▶ _Brief 1_: In the passage about cloud data lakes, what cluster size does the example start with before it grows to 100 nodes?
▶ _Brief 2_: Reproduce the passage about cloud data lakes word for word, from "Moving your data" to "in the cloud.".

▶ _Exercise passage_:
::::::

Moving your data lake to the cloud has a number of significant benefits including cost-effectiveness and agility. However, to see these benefits, it’s important to understand how to structure your data lake architecture in the cloud, which is a bit different than a traditional on-premises architecture. Also, moving to a cloud-based data lake or multi-cloud environment can’t (or really shouldn’t) happen all at once – it’s a journey that happens over time. Let’s explore some key benefits as well as the steps you need to consider to achieve a modern data architecture in the cloud.
1. Agile pay-for-use: Dynamic processing
The beauty of the cloud is its agility and flexibility. The cloud makes it possible to pay for just the compute you use. For example, you can start with a 20-node cluster and then easily increase to 100 nodes as your requirements change. You can also scale down as needed. With other models, you can pay only for a specific time; for example, if you want compute for two hours to run a back job, then you only pay for two hours.

::::::

▶ _Given material_:
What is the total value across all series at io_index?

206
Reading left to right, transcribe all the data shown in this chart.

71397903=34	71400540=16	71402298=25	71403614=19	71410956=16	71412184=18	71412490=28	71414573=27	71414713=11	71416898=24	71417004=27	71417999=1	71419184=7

::::::

▶ _Task response 1_: A 20-node cluster.

▶ _Task response 2_:
Moving your data lake to the cloud has a number of significant benefits including cost-effectiveness and agility. However, to see these benefits, it’s important to understand how to structure your data lake architecture in the cloud, which is a bit different than a traditional on-premises architecture. Also, moving to a cloud-based data lake or multi-cloud environment can’t (or really shouldn’t) happen all at once – it’s a journey that happens over time. Let’s explore some key benefits as well as the steps you need to consider to achieve a modern data architecture in the cloud.